Assessment and conclusion by the Supreme Court
The Supreme Court noted that the older of the children was already about 13½ years old, which means that the child’s views were as a premise to be taken into account when assessing a possible return order. A departure from this premise regarding a child of this age would require that there be doubts as to the degree of maturity of the child notwithstanding his or her age, or as to whether the opinion is based on his or her own, independent will. In the present case, there were no circumstances that would indicate that the capacity of the older of the children to consider the issue of being returned did not correspond to his or her age level. It was also noted that the child could be seen to have formed and expressed a genuine opinion, without coercion, persuasion, manipulation, or other improper influences.
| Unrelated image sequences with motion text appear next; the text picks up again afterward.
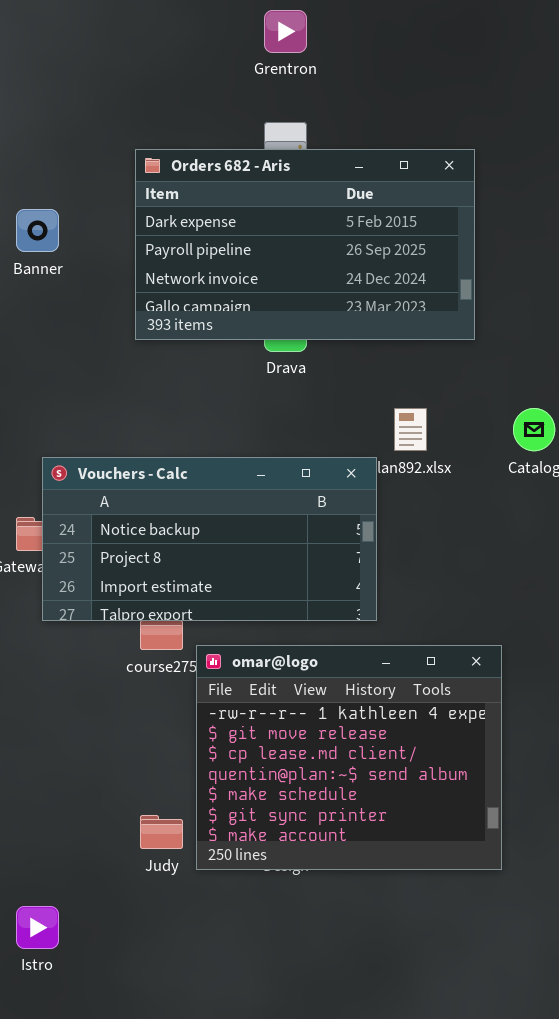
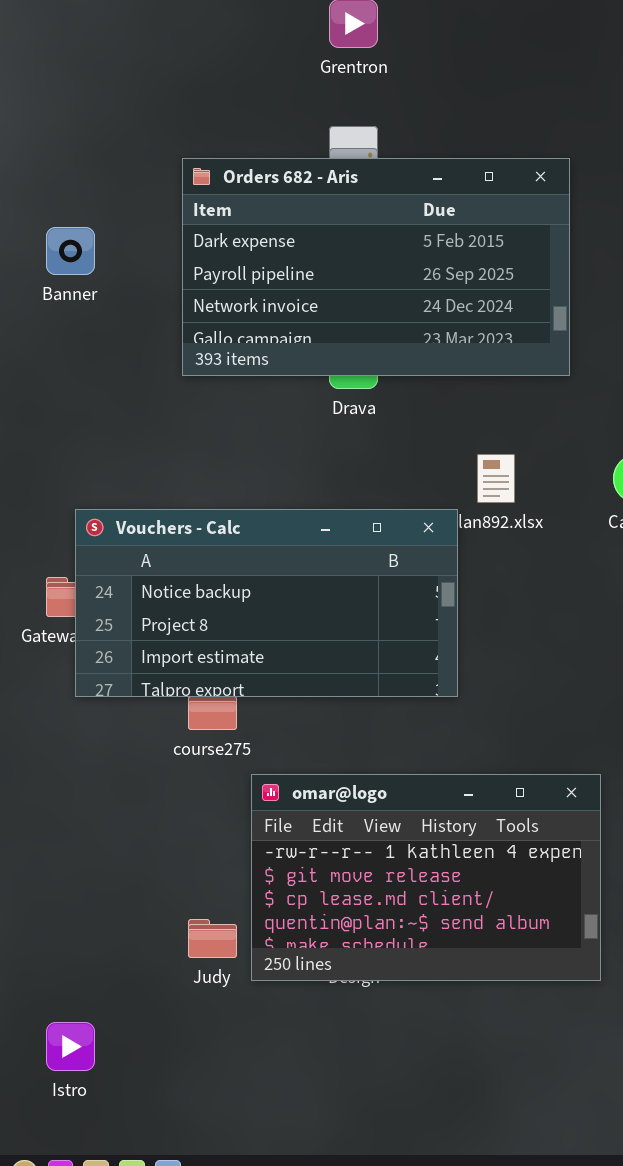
omar@logo: [196,645,502,870] -> [251,774,601,981], resized

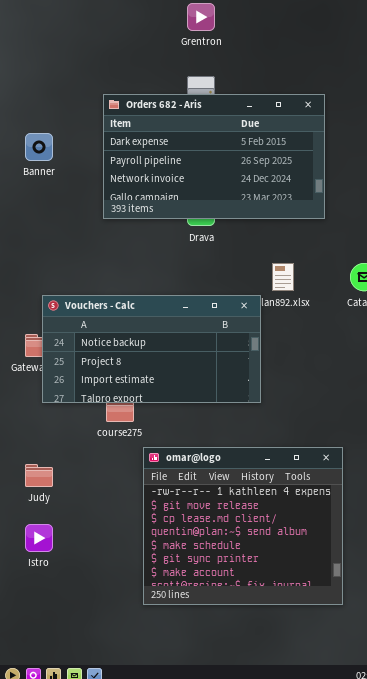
omar@logo: [251,774,601,981] -> [143,447,343,605], resized
Judy: [188,919,237,958] -> [25,464,53,487], moved
Istro: [46,1022,95,1071] -> [25,524,53,552], moved

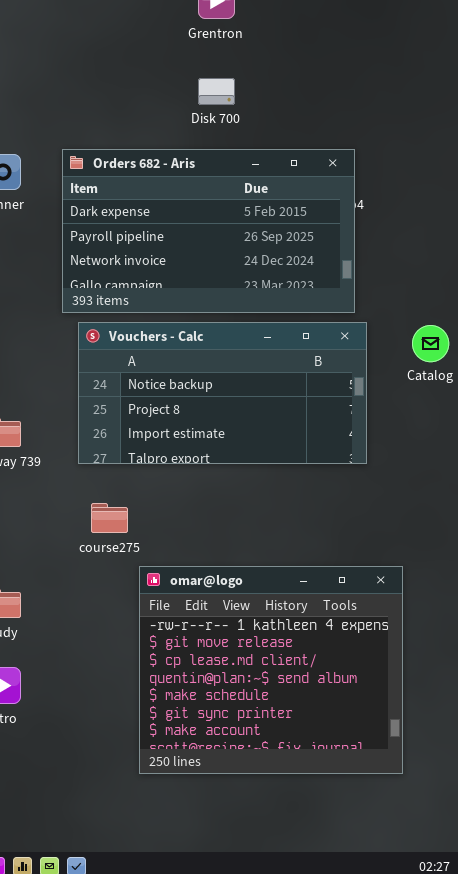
Orders 682 - Aris: [103,94,325,219] -> [62,149,355,313], moved
Vouchers - Calc: [42,295,261,403] -> [78,322,367,464], moved

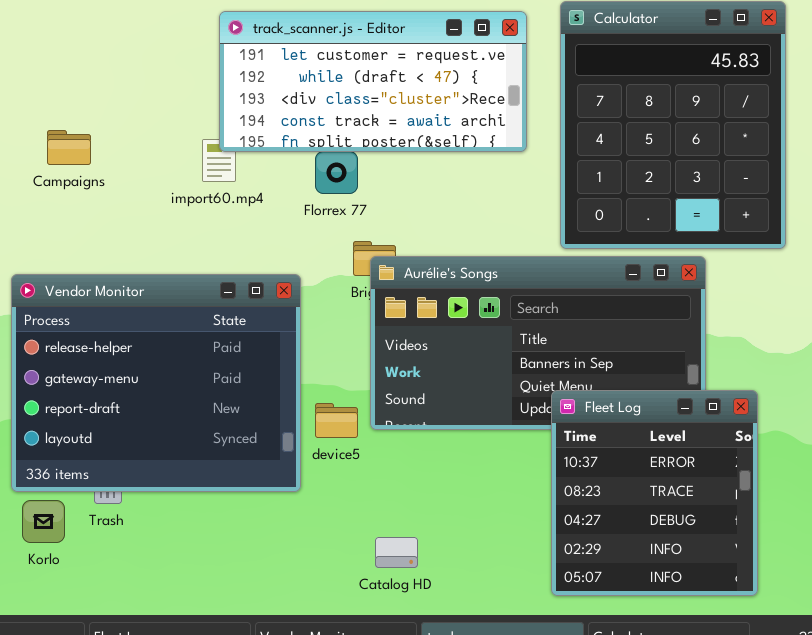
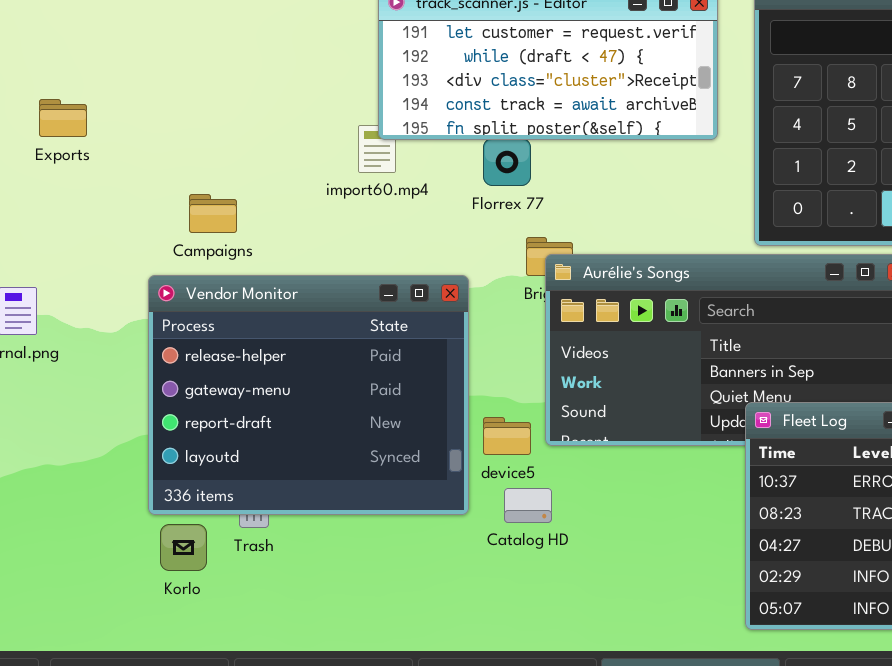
Campaigns: [47,130,91,165] -> [189,194,237,233], moved
Catalog HD: [375,537,418,568] -> [504,488,552,523], moved

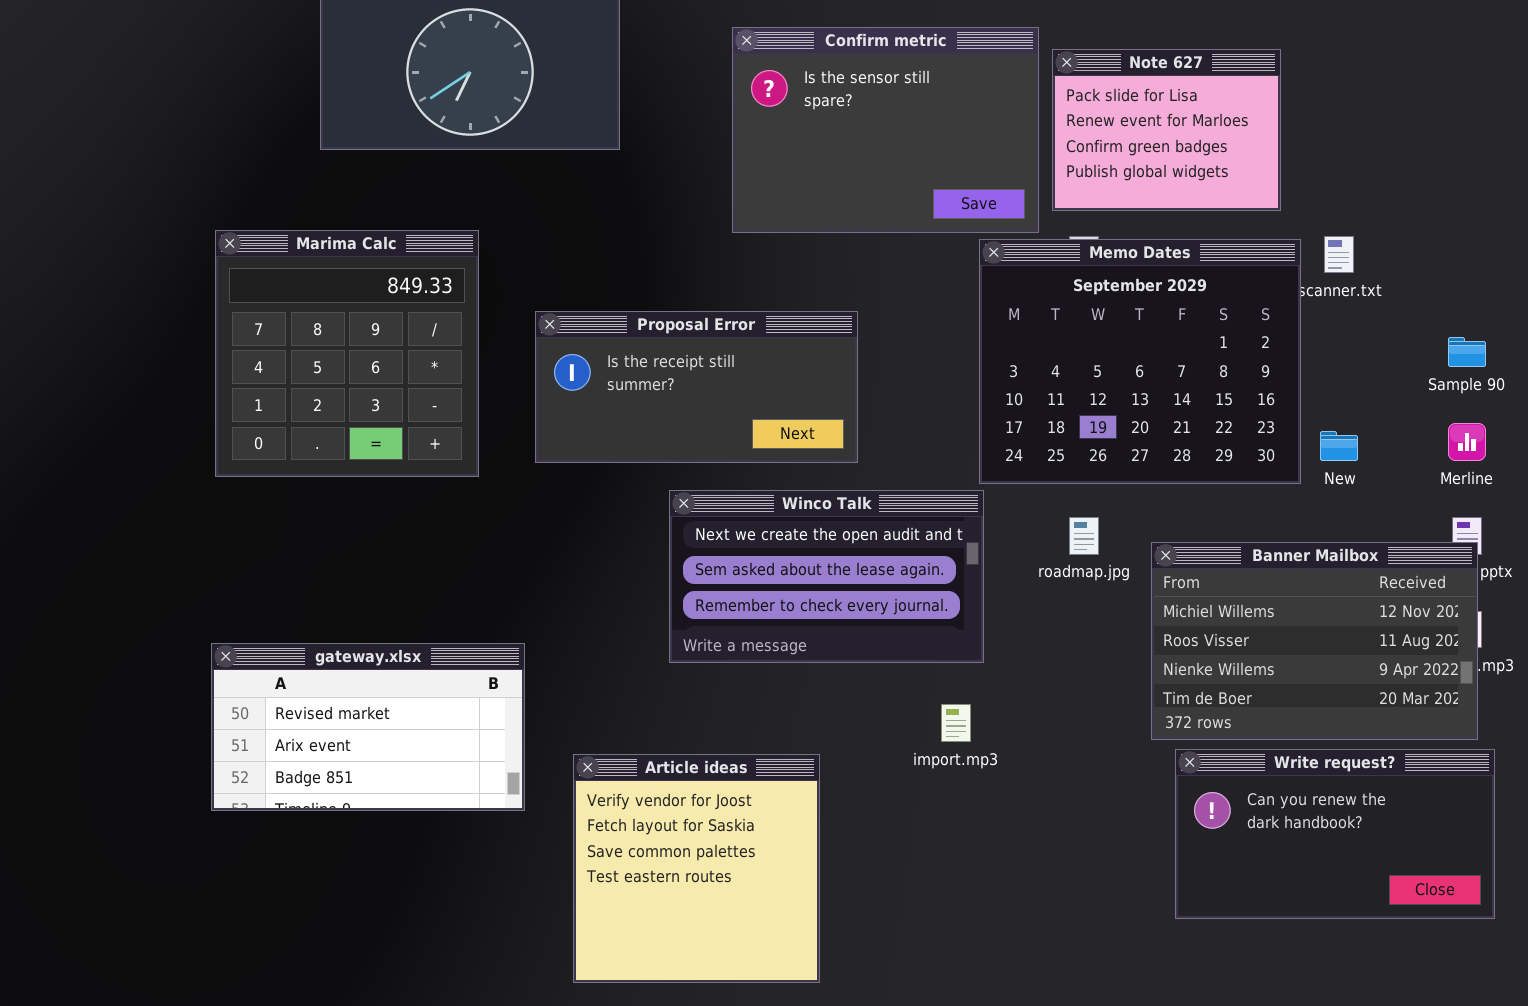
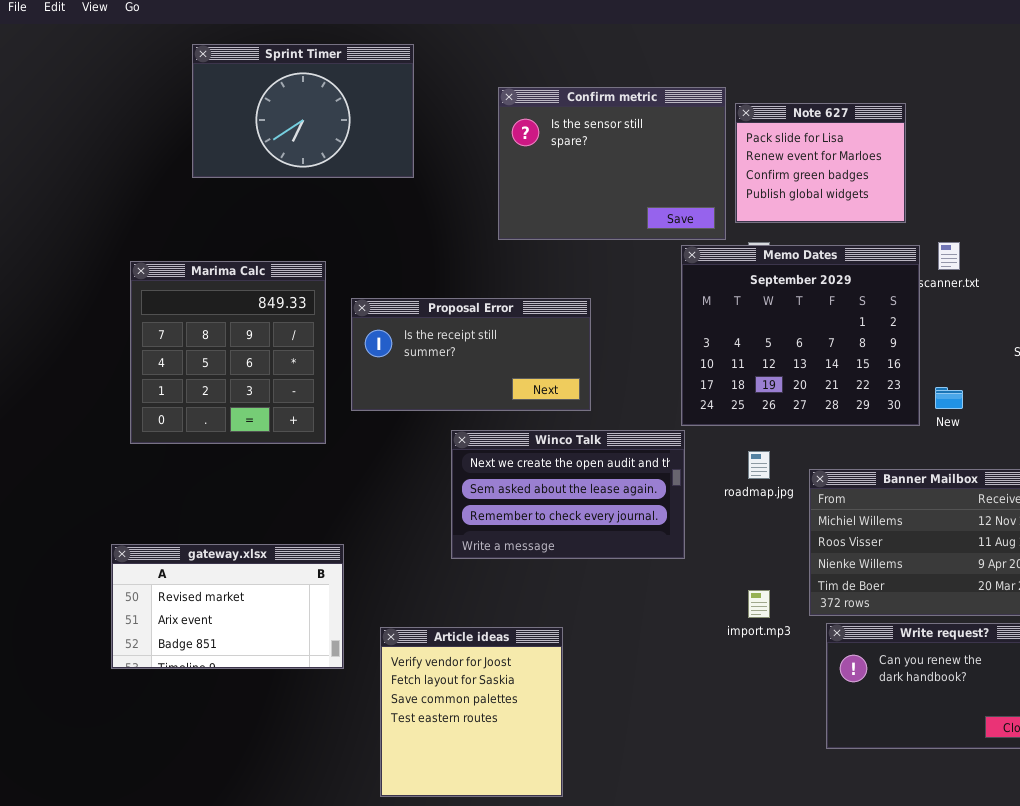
Marima Calc: [215,230,479,477] -> [130,261,326,444], moved
import.mp3: [941,704,971,742] -> [748,590,770,618], moved

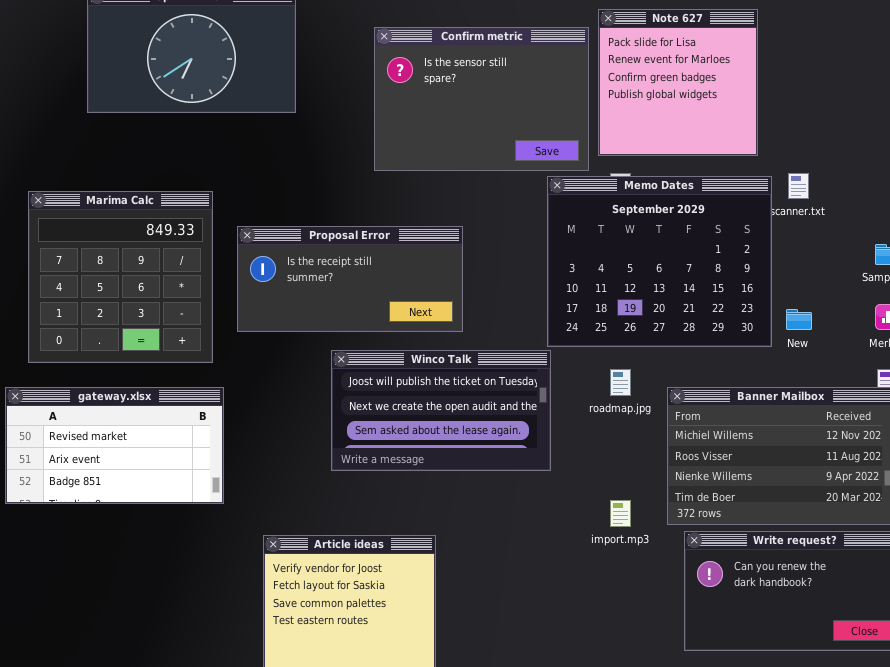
Note 627: [735,103,906,223] -> [598,9,758,156], resized
Winco Talk: [451,430,685,559] -> [331,350,551,471], scrolled up 1 row
gateway.xlsx: [111,544,344,669] -> [5,387,224,504], moved

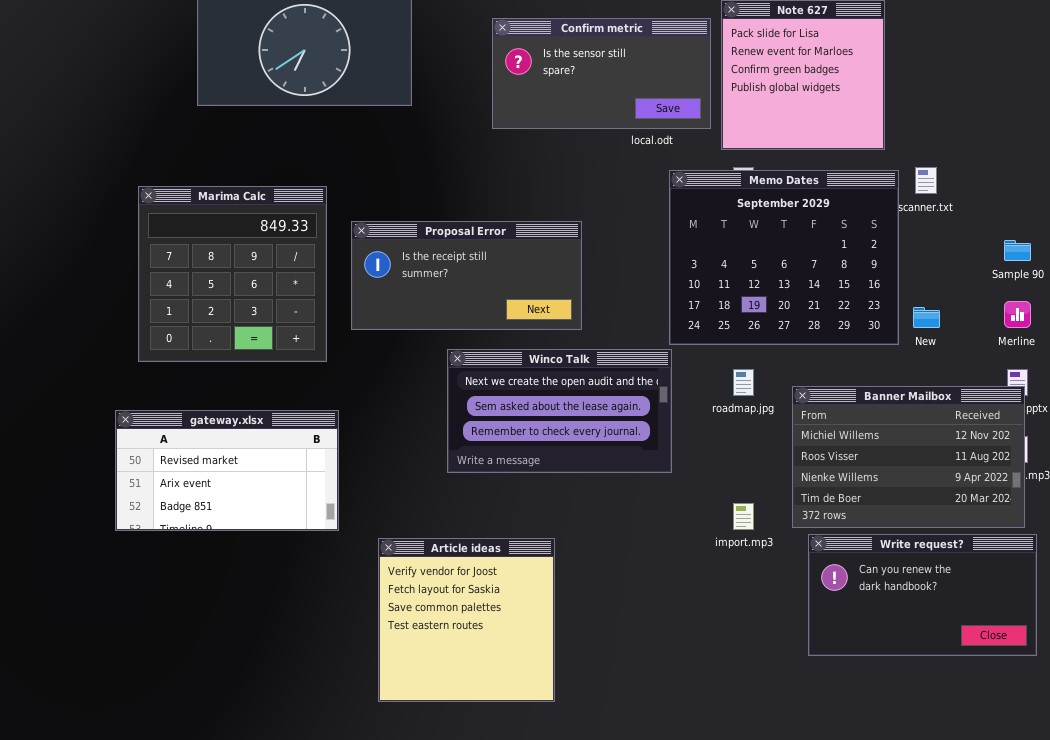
Confirm metric: [374,27,589,171] -> [492,18,711,129], resized
Winco Talk: [331,350,551,471] -> [447,349,672,473], scrolled down 1 row
gateway.xlsx: [5,387,224,504] -> [115,410,339,531], moved

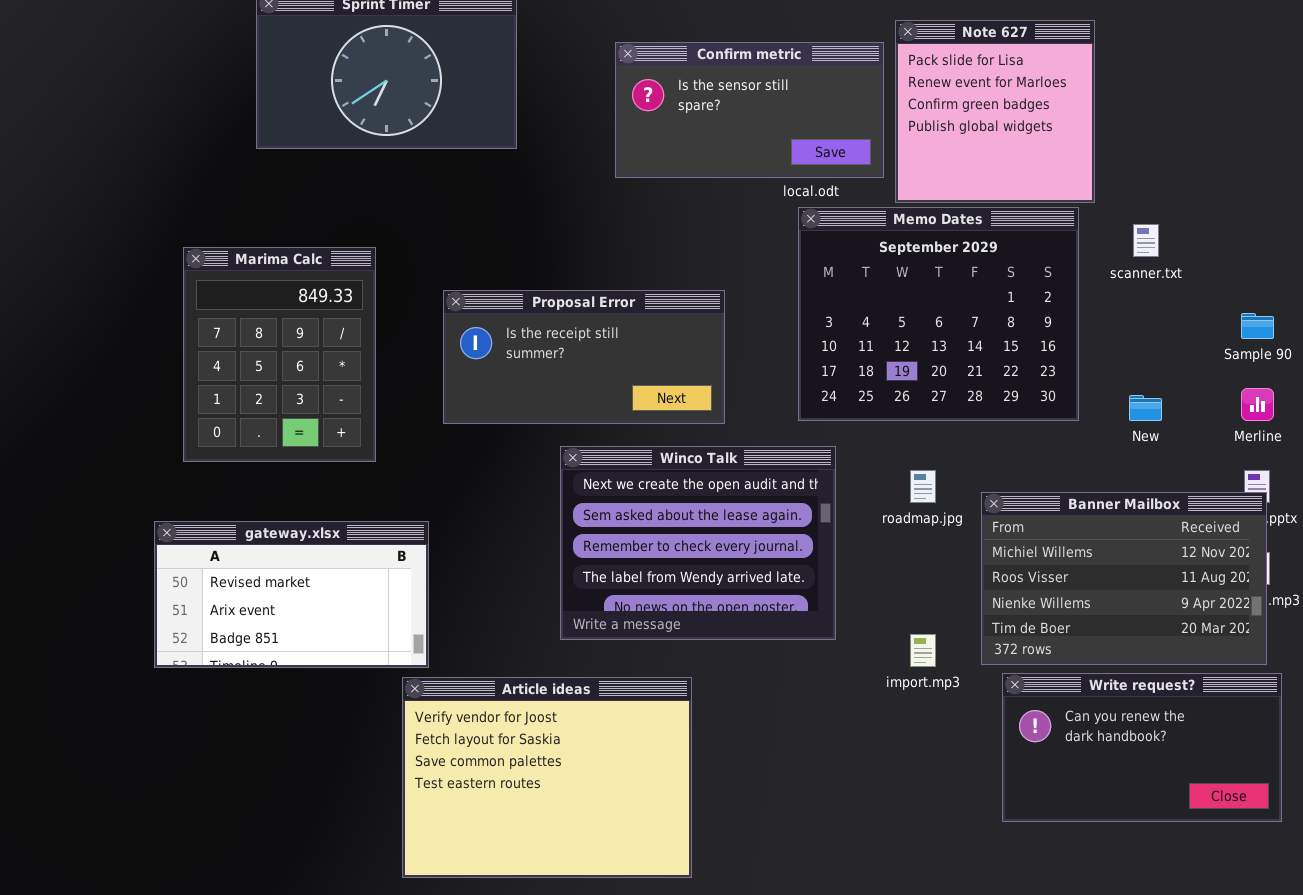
Memo Dates: [669,170,899,345] -> [798,207,1079,421], moved
Marima Calc: [138,186,327,362] -> [183,247,376,462], resized
Winco Talk: [447,349,672,473] -> [560,446,836,640], resized
Article ideas: [378,538,555,702] -> [402,677,692,878], resized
The Supreme Court noted that during the hearing the older of the children had objected to being returned with several reasons relating to Spain. It was apparent that the child genuinely objected to the idea of living in Spain and thought of everything relating to Spain as highly negative. Thus, the objection of the older of the children was based on a very serious negative attitude towards the state of residence. It was evident in the hearing that the objection of the child was forceful and long-lasting. The reasons mentioned by the child were not merely at the level of the child rather staying in Finland than returning to Spain, or that the child would rather live with the mother than the father, but the objection was based on more fundamental reasons. The Supreme Court held that the opinion of the older of the children was based on firm consideration and that the child had been able to think about its consequences both over the short and the long term. The older of the children had thus attained an age and degree of maturity that his or her view was to be taken into account.
The Supreme Court held also that in the context of a return order, the children should not be separated unless there are very persuasive reasons for it. It was also in the best interests of the children that they are not separated from their stepsister, with whom they have lived for all their life.
Also the younger of the children had objected to being returned to Spain and that objection had been expressed very firmly. The objection was based on the child’s independent opinion and in the hearing the child had shown a degree of maturity that was proportionate to his or her age level. The Supreme Court held that as the younger of the children had the same opinion regarding return as his older sibling, the return of the children was to be assessed with reference to the opinion of the older of the children. Due note was also to be taken of the objective of not separating the children from each other.
Accordingly, the Supreme Court held that the objection of the children was to be taken as a valid reason to reject the return application under section 34(1)(3) of the Finnish Act on Child Custody and Right of Access.